After nearly five hours of public comment, the County Board of Supervisors called its first official public hearing on a county redistricting plan to an end, and set Sept. 27 as the date for the final hearing.
During the hearing, the county heard very two very distinct sets of views on how to redraw the electoral boundaries for the county, with a majority of speakers favoring a plan (called A3) that would result in only minimal changes to the districts, with just over 200,000 people being switched from districts.
A smaller number of speakers backed two plans, S2 and T1, which would result in three of the five districts having Latinos as the largest single ethnic group among the voting age populations, and could result in a Latino-majority board in future elections. More than 3.5 million people would move to a new electoral district in both plans.
Because of legal requirements to hold two public meetings on redistricting, the Board was unable to take any action on Tuesday, and board members did not actually discuss the plans and simply spent the entire hearing listening to speakers.
The speakers came from all over the county, and most were public officials or representatives of neighborhood associations, business groups or nonprofits.
The Santa Monica Mountain Advocates
The largest single block of commenters appeared to come from cities around the Santa Monica Mountains, including Calabasas, Malibu, Agoura Hills and Topanga, and all expressed support for the A3 plan, which would allow them to keep their district intact with the same representative, County Supervisor Zev Yaroslavsky.
Some suggested that South Coast cities, which would become part of their district under the S2 and T1 plans, do not share the same priorities.
Lucy Martin, a Calabasas councilwoman, described the cities as "urban-thinking" and Councilman Lou La Monte of Malibu said that "Malibu’s interests simply are not the same as our South Coast neighbors.'"
Others even suggested that the very fate of the mountains is at stake in the process.
"Without 'A3,' bulldozers are coming our way," said Bruce Benson, a private resident at the meeting.
The high number of speakers on that subject finally prompted Supervisor Gloria Molina, an opponent of the 'A3' plan, to respond.
"With all due respect, I’m trying not to say anything here, but we all do care about the Santa Monica Mountains," Molina said.
Other A3 Proponents
Elsewhere in the county, people voiced similar concerns about being separated from neighbors they had become accustomed to working with.
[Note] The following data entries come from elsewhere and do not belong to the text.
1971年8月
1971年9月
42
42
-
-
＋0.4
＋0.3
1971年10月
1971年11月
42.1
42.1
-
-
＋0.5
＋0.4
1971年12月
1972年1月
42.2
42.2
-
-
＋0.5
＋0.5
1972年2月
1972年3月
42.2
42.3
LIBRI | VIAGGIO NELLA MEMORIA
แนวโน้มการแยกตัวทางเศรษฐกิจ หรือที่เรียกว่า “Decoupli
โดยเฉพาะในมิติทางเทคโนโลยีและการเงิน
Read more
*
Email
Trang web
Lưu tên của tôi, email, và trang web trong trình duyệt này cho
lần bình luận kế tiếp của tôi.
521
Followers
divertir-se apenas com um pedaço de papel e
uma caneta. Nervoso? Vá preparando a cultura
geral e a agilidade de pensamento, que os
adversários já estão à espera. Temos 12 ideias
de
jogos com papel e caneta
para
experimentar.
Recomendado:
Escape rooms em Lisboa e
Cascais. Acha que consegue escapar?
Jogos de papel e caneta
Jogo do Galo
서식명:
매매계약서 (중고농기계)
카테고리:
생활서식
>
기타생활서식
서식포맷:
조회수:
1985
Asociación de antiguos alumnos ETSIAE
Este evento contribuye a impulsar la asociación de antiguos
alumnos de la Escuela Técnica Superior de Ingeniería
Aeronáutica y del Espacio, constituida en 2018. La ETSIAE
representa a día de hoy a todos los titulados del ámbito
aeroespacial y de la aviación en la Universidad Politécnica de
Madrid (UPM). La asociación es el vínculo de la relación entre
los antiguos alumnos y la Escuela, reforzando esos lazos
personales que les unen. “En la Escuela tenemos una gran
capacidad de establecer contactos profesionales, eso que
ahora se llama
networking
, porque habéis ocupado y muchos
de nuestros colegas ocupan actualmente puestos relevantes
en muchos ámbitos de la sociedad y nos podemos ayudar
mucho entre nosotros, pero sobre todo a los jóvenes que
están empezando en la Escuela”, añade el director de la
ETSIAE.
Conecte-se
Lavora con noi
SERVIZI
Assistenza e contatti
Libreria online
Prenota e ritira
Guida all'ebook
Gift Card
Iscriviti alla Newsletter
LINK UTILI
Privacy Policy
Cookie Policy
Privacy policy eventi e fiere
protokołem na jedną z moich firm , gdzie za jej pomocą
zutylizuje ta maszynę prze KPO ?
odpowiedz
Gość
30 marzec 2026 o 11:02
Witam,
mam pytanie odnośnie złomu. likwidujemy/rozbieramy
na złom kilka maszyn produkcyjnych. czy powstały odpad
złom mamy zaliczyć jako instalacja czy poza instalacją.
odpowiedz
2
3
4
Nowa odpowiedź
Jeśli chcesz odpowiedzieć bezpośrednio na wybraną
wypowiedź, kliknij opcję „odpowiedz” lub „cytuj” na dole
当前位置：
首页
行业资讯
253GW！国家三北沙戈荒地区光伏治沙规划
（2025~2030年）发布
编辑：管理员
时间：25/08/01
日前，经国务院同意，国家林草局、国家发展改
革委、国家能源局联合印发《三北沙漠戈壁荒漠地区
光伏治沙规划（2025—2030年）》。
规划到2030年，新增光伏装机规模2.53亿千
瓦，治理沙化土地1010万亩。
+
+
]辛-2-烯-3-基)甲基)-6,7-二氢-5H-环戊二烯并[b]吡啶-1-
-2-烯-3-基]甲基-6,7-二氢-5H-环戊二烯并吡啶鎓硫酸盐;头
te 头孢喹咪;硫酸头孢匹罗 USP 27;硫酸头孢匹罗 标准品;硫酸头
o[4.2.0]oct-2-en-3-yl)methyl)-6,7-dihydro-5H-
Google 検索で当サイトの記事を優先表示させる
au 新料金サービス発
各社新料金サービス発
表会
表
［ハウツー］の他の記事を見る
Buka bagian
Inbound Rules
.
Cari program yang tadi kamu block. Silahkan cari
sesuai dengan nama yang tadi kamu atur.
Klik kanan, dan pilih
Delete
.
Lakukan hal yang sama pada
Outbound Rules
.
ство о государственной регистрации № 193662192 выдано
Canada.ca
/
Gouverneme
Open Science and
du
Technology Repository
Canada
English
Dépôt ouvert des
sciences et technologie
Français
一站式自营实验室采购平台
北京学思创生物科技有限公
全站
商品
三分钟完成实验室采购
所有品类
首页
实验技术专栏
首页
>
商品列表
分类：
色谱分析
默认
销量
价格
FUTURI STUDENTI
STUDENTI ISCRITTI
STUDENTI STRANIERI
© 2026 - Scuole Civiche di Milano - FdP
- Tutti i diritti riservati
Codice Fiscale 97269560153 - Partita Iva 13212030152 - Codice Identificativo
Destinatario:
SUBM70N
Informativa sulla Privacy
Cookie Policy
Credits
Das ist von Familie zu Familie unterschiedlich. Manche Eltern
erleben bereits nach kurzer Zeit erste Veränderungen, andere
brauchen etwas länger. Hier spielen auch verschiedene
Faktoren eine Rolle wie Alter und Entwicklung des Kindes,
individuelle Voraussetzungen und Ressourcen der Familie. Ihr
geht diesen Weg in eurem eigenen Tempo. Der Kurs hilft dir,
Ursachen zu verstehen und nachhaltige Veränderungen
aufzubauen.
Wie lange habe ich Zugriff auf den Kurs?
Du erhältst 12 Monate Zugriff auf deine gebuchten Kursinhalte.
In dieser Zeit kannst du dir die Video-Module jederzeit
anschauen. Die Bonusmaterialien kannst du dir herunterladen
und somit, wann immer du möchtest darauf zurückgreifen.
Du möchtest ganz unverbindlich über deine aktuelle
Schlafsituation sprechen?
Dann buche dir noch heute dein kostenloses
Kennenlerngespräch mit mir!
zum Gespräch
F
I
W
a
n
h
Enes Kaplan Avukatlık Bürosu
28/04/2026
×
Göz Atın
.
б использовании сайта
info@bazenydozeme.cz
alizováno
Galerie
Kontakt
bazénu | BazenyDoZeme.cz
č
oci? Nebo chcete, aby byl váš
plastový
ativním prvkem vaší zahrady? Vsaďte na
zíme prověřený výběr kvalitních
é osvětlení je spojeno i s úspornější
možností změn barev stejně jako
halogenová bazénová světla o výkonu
Several officials from the city of Monrovia, and from the unincorporated part of the community, came out to oppose the community being divided under the T1 and S2 plans. Those plans would also move the district out from the 5th District.
Monrovia Councilwoman Mary Ann Lutz said that while the community could endure being moved to another district, dividing the town into two districts would be a much bigger problem.
"Of course we can work with any supervisor and their team," Lutz said. "Our desire is to continue with stability. ... We urge you to keep Monrovia as whole as possible."
Unlike Monrovia, all three plans have Altadena staying in the 5th District.
Proponents of the S2 and T1 plans focused instead on the importance of having districts where Latinos are likely to be elected--the latest census figures peg the Latino population of the county at around 47 percent. The A3 plan has one district that is more than 70 percent Latino, one around 54 percent, and three that are between 30 percent and 43 percent Latino.
Several speakers pointed out that the one seat that Latinos have had in the county, the 1st District, was only created by the order of a federal court after the 1990 redistricting process. Speakers at the meeting suggested that the A3 plan would again result in the under-representation of Latinos.
"That legacy 20 years ago was a black mark and you have a chance to change that," said Andre Quintero, the mayor of El Monte.
George Brown, an attorney who worked in the state redistricting process, told the board that there is substantial evidence that Latinos vote differently from non-Latinos, which is a criterion for minority protection under the federal Voting Rights Act.
He said that the pattern of "racial polarization" in voting means that the state was advised to create Latino-majority districts in Los Angeles County, and suggested the county needs to consider doing the same.
The issue of whether the A3 plan complies with federal law or not has been debated at past meetings of the Boundary Review Committee, a 10-member committee appointed by the Board of Supervisors to recommend a plan.
The county counsel representing that committee told them an early version of the A3 plan was compliant with federal law. But several other attorneys and redistricting efforts testified that it would likely be considered a violation, and speakers at just about every meeting have suggested that a lawsuit will be likely if the A3 plan is approved.
Much like the speakers at each meeting, the committee ultimately was split over which plans to recommend: the early version of the A3 plan received 6 out of 10 votes, and the original version of the S2 plan received 4 out of 10. Neither plan has changed substantially since then.
If the Board of Supervisors cannot agree on one of the three plans on Sept. 27, a committee made up of representatives of the county Assessor's Office and District Attorney's office will be responsible for coming up with a plan.